Karl Lewis, biomedical engineering, joined Cornell in 2020 — continuing a career of offering a unique set of expertise to the study of the human body's cells.

Courtesy of Karl Lewis

Karl Lewis, biomedical engineering, joined Cornell in 2020 — continuing a career of offering a unique set of expertise to the study of the human body's cells.

September 25, 2020

Bringing Mechanical Engineering to Biology; The Story of Cornell BME’s Newest Professor

Print More

Karl Lewis, who joined Cornell’s biomedical engineering faculty in July 2020,  epitomizes Cornell Engineering’s motto “break the rules.”. Though a typical engineer may specialize in just one area, Lewis’s career has driven him to bridge gaps between two historically isolated specialties: biology and mechanics.

As an undergraduate studying mechanical engineering, Lewis was interested in anything with an engine —   his friends described him as a “gearhead.” But Lewis also found that within the realm of mechanical engineering, the number of unasked questions seemed limited compared to those in biology.

Lewis soon joined a biomedical engineering lab with a group that studied the different properties — like toughness and elasticity — of cartilage, a cushiony connective tissue that coats bones and joints, and offsets weight loading. Cartilage may degrade with mechanical stress or age, leading to problems down the road such as osteoarthritis, and Lewis’s work looked at cartilage characteristics as they degraded.

“It was an opportunity to use the analytics and material understanding from my mechanical engineering to look at and interrogate a biological question,” Lewis said.

Fascinated by the concept of using mechanical tools to study biological phenomena, Lewis continued on as a Ph.D. student in the biomedical engineering department at the City College of New York. There, he worked with a diverse group of people that each came from a different specialization, with input from physiologists, nutritionists and cell biologists.

Together, they studied calcium signaling in bone cells, called osteocytes. As the most common cell in bone tissue, with over 40 billion of them in the human body, osteocytes are connected to each other and exchange nutrients within the bony matrix. Bones store the body’s calcium reserves, and when overall calcium levels are low, osteocytes break down bone to obtain more calcium for the body so it can properly mobilize muscles and nerves. Osteocytes also signal to each other using calcium in response to a mechanical load, which was what Lewis’s work focused on.

“It didn’t have to be that everyone was a cell biologist in order to study osteocytes,” Lewis said. “As a mechanical engineer, I brought a unique perspective to the way that those cells work, and working with someone that understood cell biology meant that we could really do something exciting.”

With this group, Lewis built a mechanical loading device in-vivo — inside a living organism — to study calcium signaling in response to mechanical stimuli. Continuing on as a postdoctoral researcher at Indiana University School of Medicine, Lewis’s aim was to create genetically modified mice to further develop ways to study bones.

“If I was going to be a professor, I wanted to be able to study bone cells from in-vitro cell models all the way up through organ models, looking at specific bones under loading, to full systemic models, looking at longitudinal studies of genetically modified mice,” Lewis said.

As a professor, Lewis views his work as a continuation of his past lab experience, reinforcing the concept that mechanical cues are inherently biological. As Lewis explained, cells are constantly subject to mechanical input. Cardiac cells pumping blood, for instance, receive electrical signals that stimulate contraction. Cells also contain proteins that sense mechanical loading — the contraction in this case — and turn the signal into a biological one.

“We typically separate mechanical force from biology, and look at them as different. But mechanical cues are in fact the same as biological cues,” Lewis said.

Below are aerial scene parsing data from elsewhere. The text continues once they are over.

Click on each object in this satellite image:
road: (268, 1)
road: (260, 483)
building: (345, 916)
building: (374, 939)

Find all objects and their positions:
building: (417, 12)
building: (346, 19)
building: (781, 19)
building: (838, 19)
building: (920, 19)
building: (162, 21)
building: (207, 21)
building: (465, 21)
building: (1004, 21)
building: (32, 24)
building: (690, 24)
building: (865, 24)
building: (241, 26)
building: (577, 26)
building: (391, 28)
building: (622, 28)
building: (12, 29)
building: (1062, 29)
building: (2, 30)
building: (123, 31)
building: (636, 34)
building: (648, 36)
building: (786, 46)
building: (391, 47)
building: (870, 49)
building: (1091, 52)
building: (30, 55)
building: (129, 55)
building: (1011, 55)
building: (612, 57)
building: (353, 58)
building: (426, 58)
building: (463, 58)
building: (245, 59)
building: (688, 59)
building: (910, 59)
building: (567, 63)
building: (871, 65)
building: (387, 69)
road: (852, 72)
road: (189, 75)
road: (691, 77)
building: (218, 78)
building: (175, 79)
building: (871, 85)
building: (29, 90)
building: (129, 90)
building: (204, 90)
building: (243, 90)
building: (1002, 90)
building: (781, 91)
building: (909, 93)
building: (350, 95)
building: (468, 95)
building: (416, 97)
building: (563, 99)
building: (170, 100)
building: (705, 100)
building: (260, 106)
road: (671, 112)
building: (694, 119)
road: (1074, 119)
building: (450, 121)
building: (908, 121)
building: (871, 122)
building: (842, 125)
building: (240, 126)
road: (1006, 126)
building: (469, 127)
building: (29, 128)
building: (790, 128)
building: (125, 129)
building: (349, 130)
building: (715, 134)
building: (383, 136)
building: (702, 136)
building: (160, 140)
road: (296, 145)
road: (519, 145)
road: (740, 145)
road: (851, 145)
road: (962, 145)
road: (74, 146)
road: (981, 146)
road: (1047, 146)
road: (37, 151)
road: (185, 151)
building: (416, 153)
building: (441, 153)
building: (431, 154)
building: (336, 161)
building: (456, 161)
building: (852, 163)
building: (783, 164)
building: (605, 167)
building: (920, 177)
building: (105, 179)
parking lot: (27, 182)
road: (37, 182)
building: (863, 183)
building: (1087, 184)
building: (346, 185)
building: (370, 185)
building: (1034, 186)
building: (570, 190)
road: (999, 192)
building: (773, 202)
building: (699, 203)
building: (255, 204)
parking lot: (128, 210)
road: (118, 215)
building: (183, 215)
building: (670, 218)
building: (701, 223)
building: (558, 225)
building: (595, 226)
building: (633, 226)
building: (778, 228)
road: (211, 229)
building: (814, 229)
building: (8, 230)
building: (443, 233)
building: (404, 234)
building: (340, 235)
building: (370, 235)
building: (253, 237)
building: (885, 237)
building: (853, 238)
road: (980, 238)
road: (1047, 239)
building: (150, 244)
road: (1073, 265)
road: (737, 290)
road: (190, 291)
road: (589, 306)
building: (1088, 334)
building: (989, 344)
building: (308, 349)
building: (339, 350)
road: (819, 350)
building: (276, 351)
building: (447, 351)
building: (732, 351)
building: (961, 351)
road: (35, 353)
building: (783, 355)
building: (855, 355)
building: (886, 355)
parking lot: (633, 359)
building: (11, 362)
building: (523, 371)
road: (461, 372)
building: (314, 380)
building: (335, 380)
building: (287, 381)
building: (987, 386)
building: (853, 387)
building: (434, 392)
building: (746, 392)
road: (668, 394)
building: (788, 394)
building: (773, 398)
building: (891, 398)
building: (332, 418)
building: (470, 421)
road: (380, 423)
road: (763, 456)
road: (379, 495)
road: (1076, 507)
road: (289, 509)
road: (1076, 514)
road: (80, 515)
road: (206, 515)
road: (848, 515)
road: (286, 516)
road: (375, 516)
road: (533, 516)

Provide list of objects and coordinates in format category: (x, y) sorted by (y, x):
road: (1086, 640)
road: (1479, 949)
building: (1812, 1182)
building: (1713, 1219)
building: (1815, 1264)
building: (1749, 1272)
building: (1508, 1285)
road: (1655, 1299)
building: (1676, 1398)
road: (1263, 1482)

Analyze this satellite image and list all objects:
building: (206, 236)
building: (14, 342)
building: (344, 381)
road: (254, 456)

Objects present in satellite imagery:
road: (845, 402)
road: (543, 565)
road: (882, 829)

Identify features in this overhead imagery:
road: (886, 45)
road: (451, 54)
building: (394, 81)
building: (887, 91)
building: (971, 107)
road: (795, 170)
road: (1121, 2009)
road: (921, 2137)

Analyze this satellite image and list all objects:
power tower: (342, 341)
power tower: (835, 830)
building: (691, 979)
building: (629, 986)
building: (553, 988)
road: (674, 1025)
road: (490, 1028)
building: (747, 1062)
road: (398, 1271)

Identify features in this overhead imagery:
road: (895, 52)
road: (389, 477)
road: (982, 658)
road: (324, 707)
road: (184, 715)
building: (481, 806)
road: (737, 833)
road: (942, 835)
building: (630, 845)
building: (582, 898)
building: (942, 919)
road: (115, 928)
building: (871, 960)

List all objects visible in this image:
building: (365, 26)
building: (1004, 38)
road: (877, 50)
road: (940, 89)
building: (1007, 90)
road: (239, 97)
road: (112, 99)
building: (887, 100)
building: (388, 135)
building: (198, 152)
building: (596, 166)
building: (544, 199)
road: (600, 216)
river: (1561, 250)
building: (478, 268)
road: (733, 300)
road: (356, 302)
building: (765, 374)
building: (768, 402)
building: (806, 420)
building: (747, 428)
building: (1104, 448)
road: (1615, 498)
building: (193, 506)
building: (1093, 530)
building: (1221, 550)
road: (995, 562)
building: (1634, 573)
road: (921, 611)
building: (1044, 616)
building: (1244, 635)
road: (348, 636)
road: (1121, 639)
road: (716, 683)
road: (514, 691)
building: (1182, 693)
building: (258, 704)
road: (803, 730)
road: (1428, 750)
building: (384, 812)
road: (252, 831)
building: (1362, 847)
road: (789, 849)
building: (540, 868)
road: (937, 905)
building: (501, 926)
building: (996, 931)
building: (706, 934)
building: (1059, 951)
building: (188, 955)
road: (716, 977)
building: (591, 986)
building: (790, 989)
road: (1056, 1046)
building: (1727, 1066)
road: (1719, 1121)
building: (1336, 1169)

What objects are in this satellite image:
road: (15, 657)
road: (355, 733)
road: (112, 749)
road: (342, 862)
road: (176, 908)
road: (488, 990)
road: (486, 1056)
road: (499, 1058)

Embracing this mantra, Lewis and some of his friends from graduate school in New York recognized this discrepancy between Harlem students and engagement in STEM subjects, and formed a community outreach association with the Harlem Children’s Zone, a charter school.The goal was to make STEM accessible by leading science projects with high school juniors and seniors.

“We’d go in wearing normal clothing…and we were going in explicitly as scientists to show these students that it was accessible,” Lewis said.

This experience sparked Lewis’s initial interest in Cornell. Through his community outreach he had the chance to connect with Cornell faculty and took an interest in the University’s “any person, any study” motto, appreciating the “commitment to student curiosity.”

Lewis said he strongly believes in the importance of teaching and remaining mindful of the inequalities that may prevent some from receiving a good education, something he felt that Cornell students are particularly attentive to.

“I feel like it’s a responsibility of mine to give back to the community with the gifts that I’ve been given through education,” he said.

Though he won’t teach until next semester, Lewis has spent his first weeks in Ithaca exploring the natural beauty through running and hiking. As a certified yoga instructor, he is also excited to continue his practice in Ithaca.